----- Collected material

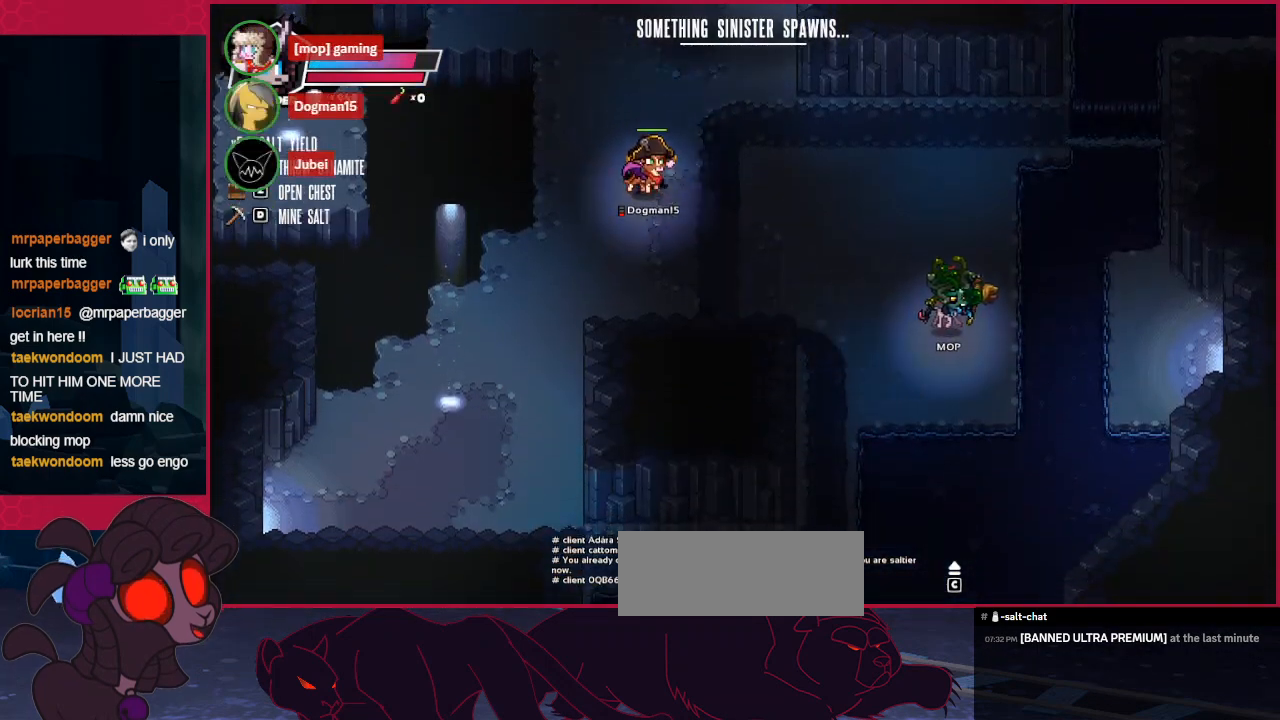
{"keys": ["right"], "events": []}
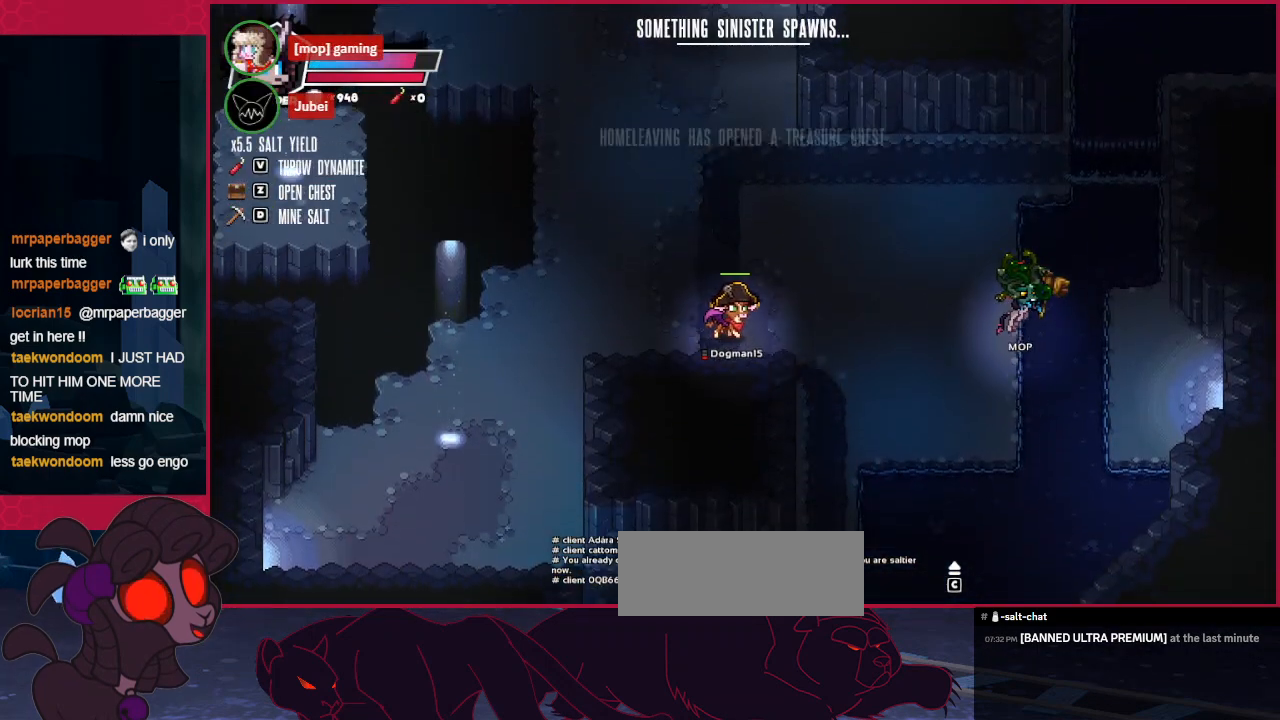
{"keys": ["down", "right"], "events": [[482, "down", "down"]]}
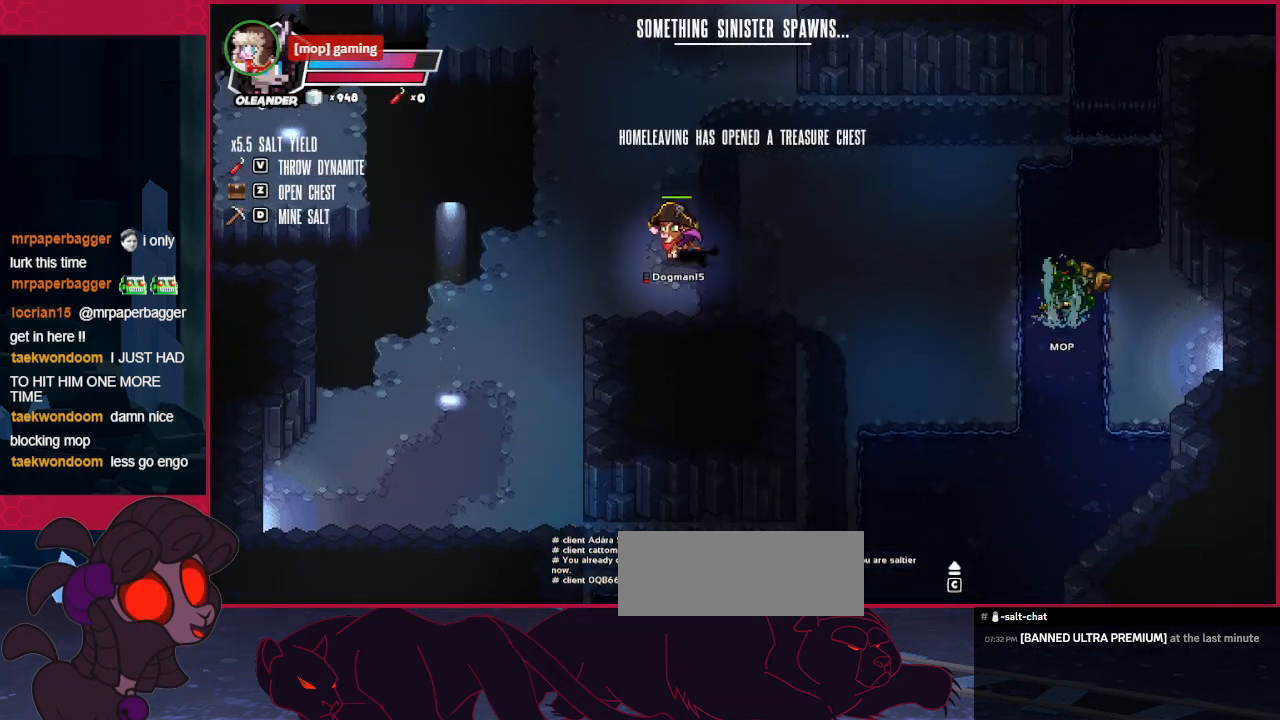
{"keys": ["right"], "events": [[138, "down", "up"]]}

----------

- _Exercise prompt_: Reproduce the whole of the data, word for word, and omit its pictures.

- _Answer box_:
{"keys": ["right"], "events": []}
{"keys": ["down", "right"], "events": [[482, "down", "down"]]}
{"keys": ["right"], "events": [[138, "down", "up"]]}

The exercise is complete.